╭─ Extrait choisi

Un résultat en deçà de l'objectif annuel de 500 000 logements rénovés fixé dans le Plan de rénovation énergétique des bâtiments présenté en avril 2018 par Nicolas Hulot, alors ministre de l'Ecologie, du Développement durable et de l'Energie.
Pour gagner ce pari de la massification, le gouvernement a décidé de réformer le dispositif d'aides à la rénovation énergétique. Celui-ci sera à la fois "plus simple, plus juste et plus efficace", résume-t-on au gouvernement.
Une prime unifiée qui prendra effet en deux temps
Ainsi, à partir du 1er janvier 2020, le crédit d'impôt pour la transition énergétique (CITE) et l'aide de l'Agence nationale de l'habitat (Anah) pour les gestes simples (Habiter Mieux Agilité) seront regroupés et transformés en une prime unique versée en une fois dès la fin du chantier, sans avance de frais du montant des travaux couvert par l'aide.
Ce dispositif prendra effet en deux temps : à partir du 1er janvier 2020 pour les ménages les plus pauvres (déciles 1 à 4) et à partir du 1er janvier 2021 pour les ménages intermédiaires (déciles 5 à 8). En 2020, année de transition, ces derniers se verront verser la prime sous forme de crédit d'impôt.

╰─

## Travail demandé
1) D'après l'extrait sur la rénovation énergétique, pourquoi le gouvernement a-t-il décidé de réformer le dispositif d'aides à la rénovation énergétique ? Répondez en une à trois phrases.
2) Recopiez mot pour mot le passage de l'extrait sur la rénovation énergétique qui va de « Un résultat en » à « et de l'Energie. ».
3) Donnez la suite de l'extrait sur la réforme des aides à la rénovation énergétique, en partant de sa dernière phrase.

╭─ Données fournies

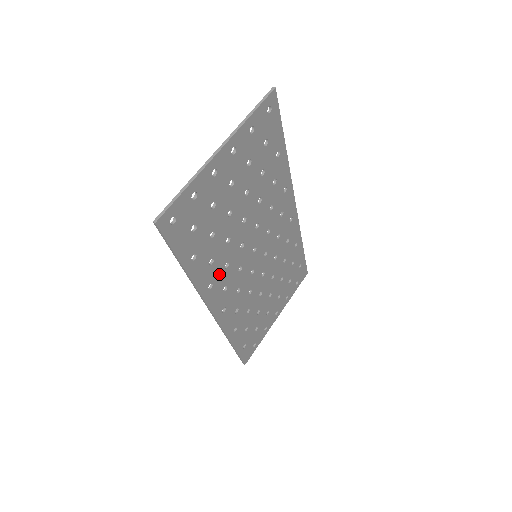
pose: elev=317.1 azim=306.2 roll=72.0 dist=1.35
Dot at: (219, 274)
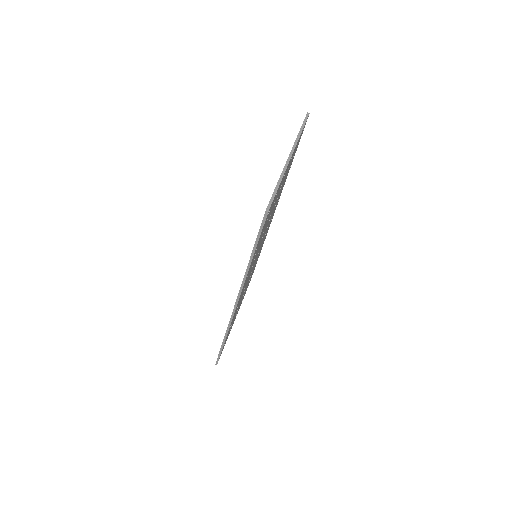
Dot at: occluded
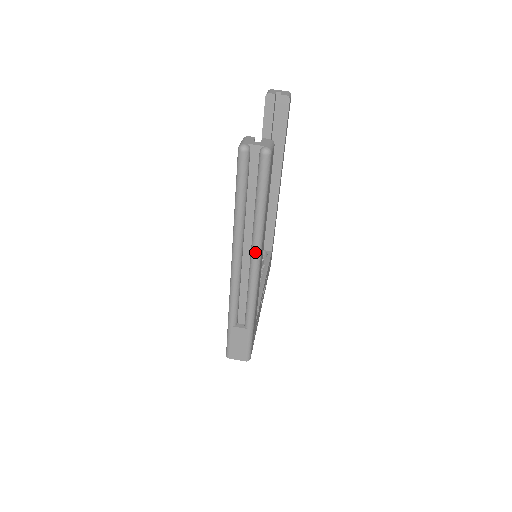
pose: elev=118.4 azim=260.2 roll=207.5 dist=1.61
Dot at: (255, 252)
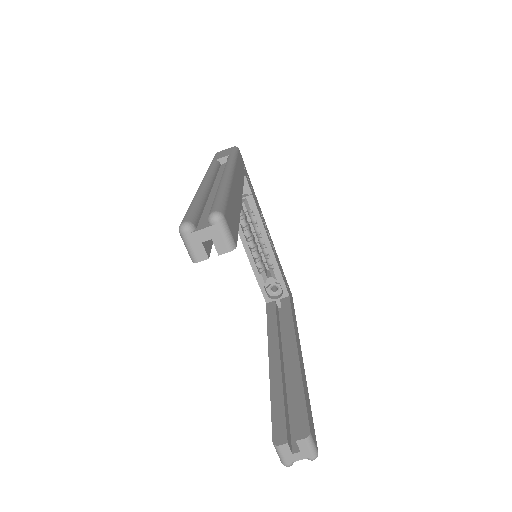
Dot at: occluded
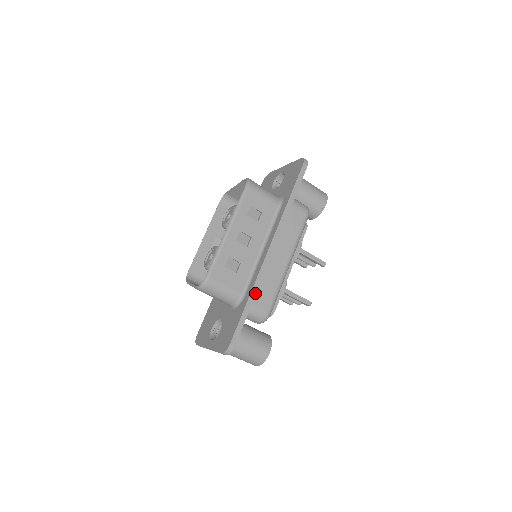
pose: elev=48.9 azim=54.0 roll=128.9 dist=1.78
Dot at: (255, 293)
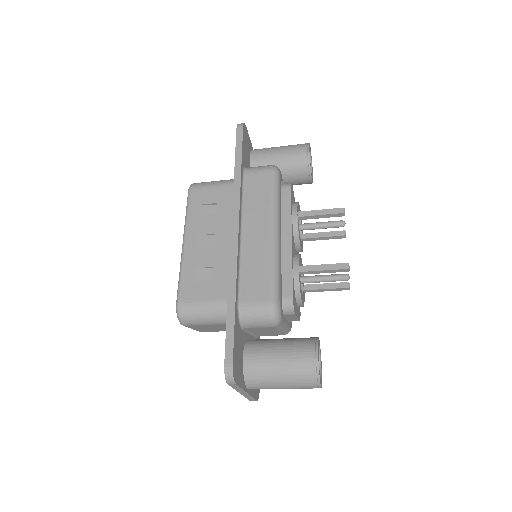
Dot at: (234, 287)
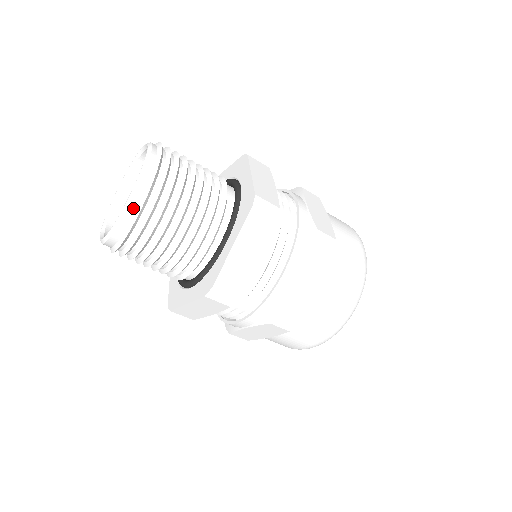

╰─

## Réponses fournies
1) Le gouvernement a décidé de réformer le dispositif d'aides pour gagner le pari de la massification de la rénovation énergétique. Selon le gouvernement, le dispositif réformé sera « plus simple, plus juste et plus efficace ».

2)
Un résultat en deçà de l'objectif annuel de 500 000 logements rénovés fixé dans le Plan de rénovation énergétique des bâtiments présenté en avril 2018 par Nicolas Hulot, alors ministre de l'Ecologie, du Développement durable et de l'Energie.

3)
Les ménages les plus aisés (déciles 9 et 10), qui peuvent aujourd'hui bénéficier du CITE, ne seront pas éligibles à cette prime mais continueront à bénéficier des certificats d'économie d'énergie (CEE), aides versées par les entreprises qui vendent de l'énergie.
Autre nouveauté : les propriétaires bailleurs seront éligibles à cette réforme, sous condition de revenus, au même titre que les propriétaires occupants. Par ailleurs, les copropriétés bénéficieront d'aides à partir du 1er janvier 2021.
La prime sera versée par l'Anah. La demande d'aide pourra être formulée par le client lui-même ou par l'entreprise mandataire, sur la base d'un devis. Une plateforme informatique sera mise en place à partir d'avril prochain pour effectuer la démarche en ligne.
Une enveloppe globale en hausse mais des aides publiques qui n'augmentent pas
En 2020, l'effort de l'Etat et des entreprises pour aider les Français à rénover leur logement devrait s'élever à 3,5 milliards d'€, soit 200 M€ de plus qu'en 2019.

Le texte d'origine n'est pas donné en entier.